> **GIVEN PASSAGE**

Some opponents of the legislation have questioned whether the City has the authority to regulate a federally prohibited substance, such as medical cannabis. The legislation in every way recognizes that there is a federal prohibition, but also takes the needed steps to ensure safety and basic standards of dispensaries in Seattle. Regardless of whether the business is illegal, we want to make sure it is not jeopardizing the rights, health or safety of the surrounding community, which is why this ordinance is so important.
That’s actually not what Hiatt is questioning. Hiatt is questioning whether Seattle can regulate a substance that remains illegal at the state level, not the federal level. Now I’m still not sure whether Hiatt’s opinion makes sense legally (although I’m aware that several attorneys strongly disagree with him), but it’s not good that no one even seems to understand what he’s even arguing. As another attorney I spoke to mentioned, this will eventually be decided in a courtroom – probably fairly soon – and it’s really hard to predict how any judge is going to interpret all this.
One thing that does seem to be clear about the law is that anyone setting up shop in Seattle (or any other tolerant city) to provide medical marijuana must abide by the framework of Section 403, which defines “collective gardens”. Thanks to the governor, simply selling medical marijuana to authorized patients remains illegal, so if folks want to set up a storefront, they’ll have to organize their business in a way that segments their customer base into 10-person cooperatives and ensure that people only get supplied with medicine from their own designated garden. With the City Council estimating that there are roughly 25,000 medical marijuana patients in the city, it could then require roughly 2,500 collective gardens to supply them all. Some of those could probably function independently in a private setting among acquaintances, but many others will likely require some entrepreneurial help organizing themselves. And it’s these large networks of patients and collective gardens that the city has an interest in regulating.

> **USING THE INFORMATION**
a) In the passage on Seattle's medical marijuana rules, how many medical marijuana patients does the City Council estimate live in the city?
b) Repeat the stretch of the passage on Seattle's medical marijuana rules from "That’s actually not" through "interpret all this.".

> **DATA EXCERPTS**
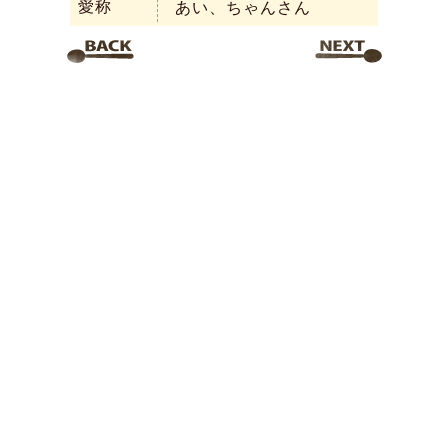
愛称
あい、ちゃんさん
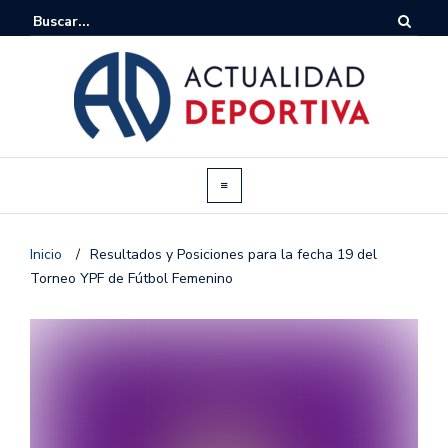
Inicio
/
Resultados y Posiciones para la fecha 19 del
Torneo YPF de Fútbol Femenino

> **EXPECTED RESPONSES**
a) Roughly 25,000.

b)
That’s actually not what Hiatt is questioning. Hiatt is questioning whether Seattle can regulate a substance that remains illegal at the state level, not the federal level. Now I’m still not sure whether Hiatt’s opinion makes sense legally (although I’m aware that several attorneys strongly disagree with him), but it’s not good that no one even seems to understand what he’s even arguing. As another attorney I spoke to mentioned, this will eventually be decided in a courtroom – probably fairly soon – and it’s really hard to predict how any judge is going to interpret all this.